UN GRAN DÍA, CORTO Y BONITO

Los augurios, la verdad, no eran buenos. Después de decirle anoche a Victor que una salida corta, va la parienta y me dice que si salgo con la bici se va al pueblo con las niñas….jrjrjrjr, lo podría haber dicho antes y hubieramos quedado para una larga. Casi no he dormido, la verdad, casi nunca duermo, menos en la siesta.

Así que esta mañana Victor no aparece por casa a las ocho, estaba en la esquina del semáforo, HABÍA QUEDADO CON GERMÁN. Por supuesto ni que decir tiene que Germán llega a las ocho cuarenta, como estábamos en la esquina veíamos pasar decenas de ciclcistas y nosotros con la cara de cartón.

Otro mal augurio, EL AMBUS LLEGA CON LA AMBU, y haciendo sonar la sirena, un saludo, un comentario sobre Beckham y au revoir. Por fin  Germán, da alegría verlo, pero no queda otro remedio que mandarlo al carajo por los cuarenta minutos de clavo que nos ha metido: ¡Que joputa, vete al…! Se escusa el muchacho, aunque Victor y yo sabemos de sobra que no tiene escusa.

Y aquí empieza lo bueno, en el mismitico sitio donde había pinchado después de pasar Viator suena: ¡Pssssss! Cagonlaostia, la válvula otra vez, se ha ido. La cambio y pa Tabernas, no había ruta concreta íbamos a la aventura.
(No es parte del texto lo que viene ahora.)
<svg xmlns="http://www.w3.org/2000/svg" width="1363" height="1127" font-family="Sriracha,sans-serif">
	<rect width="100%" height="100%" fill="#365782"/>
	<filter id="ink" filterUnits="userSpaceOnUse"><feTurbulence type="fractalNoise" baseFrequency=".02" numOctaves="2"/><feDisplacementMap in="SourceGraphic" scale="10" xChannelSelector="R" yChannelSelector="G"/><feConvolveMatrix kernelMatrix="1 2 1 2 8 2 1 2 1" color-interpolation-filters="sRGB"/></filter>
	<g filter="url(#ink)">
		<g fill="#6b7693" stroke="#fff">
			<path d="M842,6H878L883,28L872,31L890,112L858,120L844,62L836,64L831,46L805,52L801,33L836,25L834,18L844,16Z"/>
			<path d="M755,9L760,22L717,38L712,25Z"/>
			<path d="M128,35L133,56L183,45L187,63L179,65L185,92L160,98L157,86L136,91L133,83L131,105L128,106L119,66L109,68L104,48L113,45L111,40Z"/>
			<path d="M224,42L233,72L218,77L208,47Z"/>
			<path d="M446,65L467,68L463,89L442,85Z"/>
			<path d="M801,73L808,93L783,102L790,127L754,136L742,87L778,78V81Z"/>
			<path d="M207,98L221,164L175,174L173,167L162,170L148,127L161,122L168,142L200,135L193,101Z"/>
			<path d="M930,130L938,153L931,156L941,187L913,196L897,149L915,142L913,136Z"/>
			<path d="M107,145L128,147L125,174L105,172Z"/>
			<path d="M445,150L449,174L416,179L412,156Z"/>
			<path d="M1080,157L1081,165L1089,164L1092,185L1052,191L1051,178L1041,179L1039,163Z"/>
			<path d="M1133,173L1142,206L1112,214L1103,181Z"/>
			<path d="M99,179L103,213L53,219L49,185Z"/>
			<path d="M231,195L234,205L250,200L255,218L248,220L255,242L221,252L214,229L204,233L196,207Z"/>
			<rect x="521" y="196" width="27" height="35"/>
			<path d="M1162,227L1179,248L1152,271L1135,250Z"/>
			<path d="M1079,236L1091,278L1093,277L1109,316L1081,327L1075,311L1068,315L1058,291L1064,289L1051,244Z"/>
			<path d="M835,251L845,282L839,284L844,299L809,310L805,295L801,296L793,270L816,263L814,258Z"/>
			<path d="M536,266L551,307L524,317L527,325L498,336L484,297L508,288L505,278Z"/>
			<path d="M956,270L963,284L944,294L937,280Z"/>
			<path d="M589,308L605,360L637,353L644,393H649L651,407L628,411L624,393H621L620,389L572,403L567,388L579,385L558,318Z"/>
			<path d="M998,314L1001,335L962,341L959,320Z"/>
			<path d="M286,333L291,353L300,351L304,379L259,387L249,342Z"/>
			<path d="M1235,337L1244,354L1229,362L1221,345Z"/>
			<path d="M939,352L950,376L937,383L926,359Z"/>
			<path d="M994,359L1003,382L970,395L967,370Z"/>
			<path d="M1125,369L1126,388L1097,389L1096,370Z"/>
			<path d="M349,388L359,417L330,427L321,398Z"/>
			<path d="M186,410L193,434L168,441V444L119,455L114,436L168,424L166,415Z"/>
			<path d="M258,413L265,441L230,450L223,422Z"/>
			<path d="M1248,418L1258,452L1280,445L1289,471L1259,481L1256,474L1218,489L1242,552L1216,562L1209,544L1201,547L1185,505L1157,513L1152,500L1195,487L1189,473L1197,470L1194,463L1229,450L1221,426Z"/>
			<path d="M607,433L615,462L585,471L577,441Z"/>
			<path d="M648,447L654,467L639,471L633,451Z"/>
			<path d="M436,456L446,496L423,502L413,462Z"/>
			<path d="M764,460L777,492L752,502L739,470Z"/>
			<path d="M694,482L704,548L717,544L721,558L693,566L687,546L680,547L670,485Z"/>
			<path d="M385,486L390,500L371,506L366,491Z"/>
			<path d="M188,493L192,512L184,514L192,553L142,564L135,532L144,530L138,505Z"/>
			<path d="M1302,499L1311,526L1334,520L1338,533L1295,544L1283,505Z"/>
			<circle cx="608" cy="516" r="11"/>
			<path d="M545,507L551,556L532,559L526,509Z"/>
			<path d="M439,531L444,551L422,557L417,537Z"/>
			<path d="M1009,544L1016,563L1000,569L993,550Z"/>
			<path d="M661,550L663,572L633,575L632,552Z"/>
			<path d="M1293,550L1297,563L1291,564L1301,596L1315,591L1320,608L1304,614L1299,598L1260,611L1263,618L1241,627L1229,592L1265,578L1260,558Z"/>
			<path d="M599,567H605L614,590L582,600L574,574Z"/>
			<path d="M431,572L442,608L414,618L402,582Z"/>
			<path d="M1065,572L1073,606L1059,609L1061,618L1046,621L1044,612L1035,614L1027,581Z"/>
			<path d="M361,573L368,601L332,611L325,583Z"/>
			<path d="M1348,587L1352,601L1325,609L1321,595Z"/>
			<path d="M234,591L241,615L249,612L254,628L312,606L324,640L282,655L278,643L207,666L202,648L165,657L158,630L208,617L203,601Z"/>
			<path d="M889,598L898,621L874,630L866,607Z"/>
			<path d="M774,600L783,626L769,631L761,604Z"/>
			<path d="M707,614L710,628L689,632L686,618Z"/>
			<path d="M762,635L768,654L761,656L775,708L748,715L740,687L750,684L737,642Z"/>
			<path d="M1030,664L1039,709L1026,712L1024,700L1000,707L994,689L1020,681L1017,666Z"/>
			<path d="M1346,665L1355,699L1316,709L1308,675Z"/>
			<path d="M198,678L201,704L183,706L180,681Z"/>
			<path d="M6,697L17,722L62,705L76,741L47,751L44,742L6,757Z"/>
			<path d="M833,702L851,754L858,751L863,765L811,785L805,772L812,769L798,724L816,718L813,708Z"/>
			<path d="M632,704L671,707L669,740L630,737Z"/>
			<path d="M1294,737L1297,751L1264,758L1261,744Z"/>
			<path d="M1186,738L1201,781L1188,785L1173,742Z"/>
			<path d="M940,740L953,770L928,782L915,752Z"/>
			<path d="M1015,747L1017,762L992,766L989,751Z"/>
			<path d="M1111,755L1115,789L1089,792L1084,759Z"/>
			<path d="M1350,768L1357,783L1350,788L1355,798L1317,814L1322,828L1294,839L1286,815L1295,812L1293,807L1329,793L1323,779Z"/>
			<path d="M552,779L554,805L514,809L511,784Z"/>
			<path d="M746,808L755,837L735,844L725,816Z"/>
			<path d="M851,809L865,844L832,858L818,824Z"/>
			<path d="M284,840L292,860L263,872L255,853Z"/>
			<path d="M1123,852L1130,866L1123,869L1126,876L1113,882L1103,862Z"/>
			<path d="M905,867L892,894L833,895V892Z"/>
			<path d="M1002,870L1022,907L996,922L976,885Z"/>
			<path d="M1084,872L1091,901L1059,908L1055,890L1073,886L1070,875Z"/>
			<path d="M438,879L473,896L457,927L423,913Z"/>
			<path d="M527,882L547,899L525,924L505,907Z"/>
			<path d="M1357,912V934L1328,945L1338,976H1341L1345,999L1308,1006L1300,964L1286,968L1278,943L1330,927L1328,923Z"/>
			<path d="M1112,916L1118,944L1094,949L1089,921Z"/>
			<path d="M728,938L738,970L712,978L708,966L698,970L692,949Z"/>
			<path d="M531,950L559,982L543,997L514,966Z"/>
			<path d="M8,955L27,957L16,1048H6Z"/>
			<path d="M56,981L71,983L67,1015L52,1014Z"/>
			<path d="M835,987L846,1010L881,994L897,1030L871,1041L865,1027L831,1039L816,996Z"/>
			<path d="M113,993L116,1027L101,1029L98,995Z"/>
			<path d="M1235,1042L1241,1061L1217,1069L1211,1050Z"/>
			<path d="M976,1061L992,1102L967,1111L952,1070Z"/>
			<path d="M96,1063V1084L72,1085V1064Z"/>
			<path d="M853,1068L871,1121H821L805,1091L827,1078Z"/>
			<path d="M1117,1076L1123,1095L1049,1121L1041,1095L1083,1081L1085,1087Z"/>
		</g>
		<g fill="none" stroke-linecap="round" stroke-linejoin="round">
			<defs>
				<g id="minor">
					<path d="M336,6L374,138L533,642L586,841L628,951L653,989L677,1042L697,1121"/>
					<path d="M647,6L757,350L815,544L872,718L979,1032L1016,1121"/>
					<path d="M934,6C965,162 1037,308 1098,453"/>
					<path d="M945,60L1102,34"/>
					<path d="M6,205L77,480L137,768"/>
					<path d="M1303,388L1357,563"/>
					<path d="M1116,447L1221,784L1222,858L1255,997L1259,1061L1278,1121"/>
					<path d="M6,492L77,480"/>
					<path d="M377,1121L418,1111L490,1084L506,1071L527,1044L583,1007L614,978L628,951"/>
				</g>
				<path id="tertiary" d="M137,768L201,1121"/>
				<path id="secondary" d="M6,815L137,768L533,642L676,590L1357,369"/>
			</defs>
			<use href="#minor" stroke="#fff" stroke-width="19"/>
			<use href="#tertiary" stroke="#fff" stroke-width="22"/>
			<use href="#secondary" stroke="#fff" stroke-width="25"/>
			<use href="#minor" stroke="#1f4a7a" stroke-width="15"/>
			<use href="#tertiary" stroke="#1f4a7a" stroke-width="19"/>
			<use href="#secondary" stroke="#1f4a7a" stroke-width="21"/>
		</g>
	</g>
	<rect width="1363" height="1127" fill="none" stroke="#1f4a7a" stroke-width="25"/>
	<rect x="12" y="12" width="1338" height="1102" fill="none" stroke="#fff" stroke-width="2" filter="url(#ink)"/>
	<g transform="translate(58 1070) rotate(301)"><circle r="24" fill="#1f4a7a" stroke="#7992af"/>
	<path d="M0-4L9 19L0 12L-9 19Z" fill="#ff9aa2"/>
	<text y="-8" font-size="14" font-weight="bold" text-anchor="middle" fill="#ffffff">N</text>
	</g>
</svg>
Se nos pegan tres al pasar Pechina y los llevamos hasta el puente antes del cruce de Tabernas.

Nos cruzamos al otro lado de la autovía, pasamos una cadena, un portón y comenzamos un camino con muy buena pinta, llegamos a una rambla y Victor dice: “Ha dicho Dani que hay que tirar para abajo.” Hecho, vamos para arriba subimos la rambla el silencio es absolluto, nos escuchamos el eco de nustras palabras, cuando de pronto ¡Pssssssss! No jorobes. Tdos llevan válvula gorda.

Victor llama al cuñao que aparece con prontitud y me saca de allí, ¡eso es un amigo!

Bueno al final, una coke y una cervecita en el proche de mi casa y un gran día de MTB.